Early Censorship: The Catholic church and the Hays code brought about stringent censorship in the early days of film in the mid 1930s when the Catholi Legion of Decency led a crusade to regulate sex and violence in film. This led to the formation of the Hays code, which imposed fines on film studios that didn't comply with the regulations for decency in film. This new code forced filmmakers to find creative ways to get around code restrictions and led to the production of exploitation films such as "Sex Madness" in 1937, "The Birth of a Baby" in 1938, and "Child Bride" in 1938, which used the premise of warning against underage marriage to get the film past the stringent Hays Code. Many films of this nature were screened in theaters referred to as grindhouses (theaters normally reserved for burlesque).

Rebellion: In the early 1950s, burlesque stars began appearing in erotic films, including pin-up queen Bettie Page, who appeared in a burlesque trilogy ( "Striptease," "Varietease" and "Teaserama"), which was billed as a documentary to circumvent codes. In 1952, codes were relaxed to allow sexual material "when treated within the careful limits of good taste," though this still left room for much heated debate. The 1970s and '80s saw the rise of pornographic films that depicted graphic, no-holds barred sex, but these films, while targeted by moralists as well, have always worked outside mainstream filmmaking. Despite several court attempts to ban them, porno movies have continued to flourish.

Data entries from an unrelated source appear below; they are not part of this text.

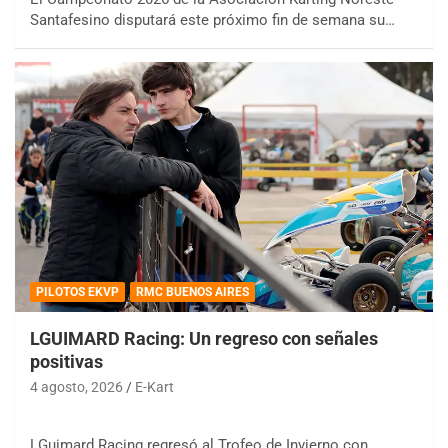
Santafesino disputará este próximo fin de semana su…
PILOTOS EKVP
RMC BUENOS AIRES
LGUIMARD Racing: Un regreso con señales
positivas
4 agosto, 2026
E-Kart
LGuimard Racing regresó al Trofeo de Invierno con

Modern Ratings Systems: The Hays Code was abandoned by the motion picture film industry in 1968. With higher demand for graphic material in films, the industry began to integrate graphic sexual content, language and violence into more films. Film stars like Brigette Bardot, Raquel Welch and Marilyn Monroe made their careers on sensuality and sometime blatant sexuality. Shortly after the disposal of the Hays Code, the film industry imposed its own (voluntary) ratings system. The Motion Picture Association of America set ratings to be applied to films based on content and age restriction. Some of the ratings include G (general audience), PG (parental guidance) and R (restricted).

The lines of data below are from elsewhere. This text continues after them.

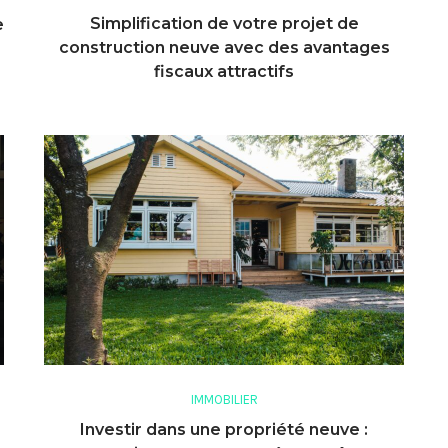
Simplification de votre projet de
e
construction neuve avec des avantages
fiscaux attractifs
IMMOBILIER
Investir dans une propriété neuve :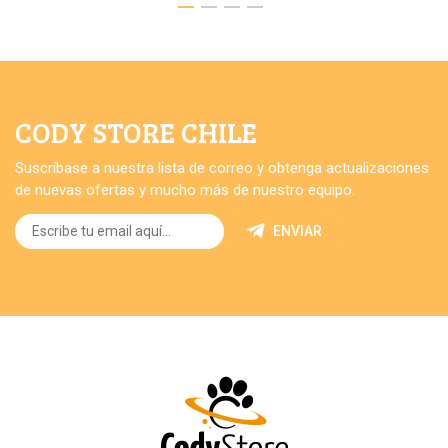
CODY STORE CHILE
Suscríbase a nuestra lista de correo y obtenga actualizaciones
de nuevas ofertas y mucho más de nuestro equipo.
ENVIAR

Modern Sex in Cinema: Sex in cinema is prevalent and graphic in today's films. Horror movies, art house films and even comedies often contain sexual content that borders on the graphic sexual content found in X-rated porn films. Nudity and sexuality in cinema has been thoroughly integrated into mainstream film and, while there are still moralistic objections, it appears that cinematic sex won't be going away.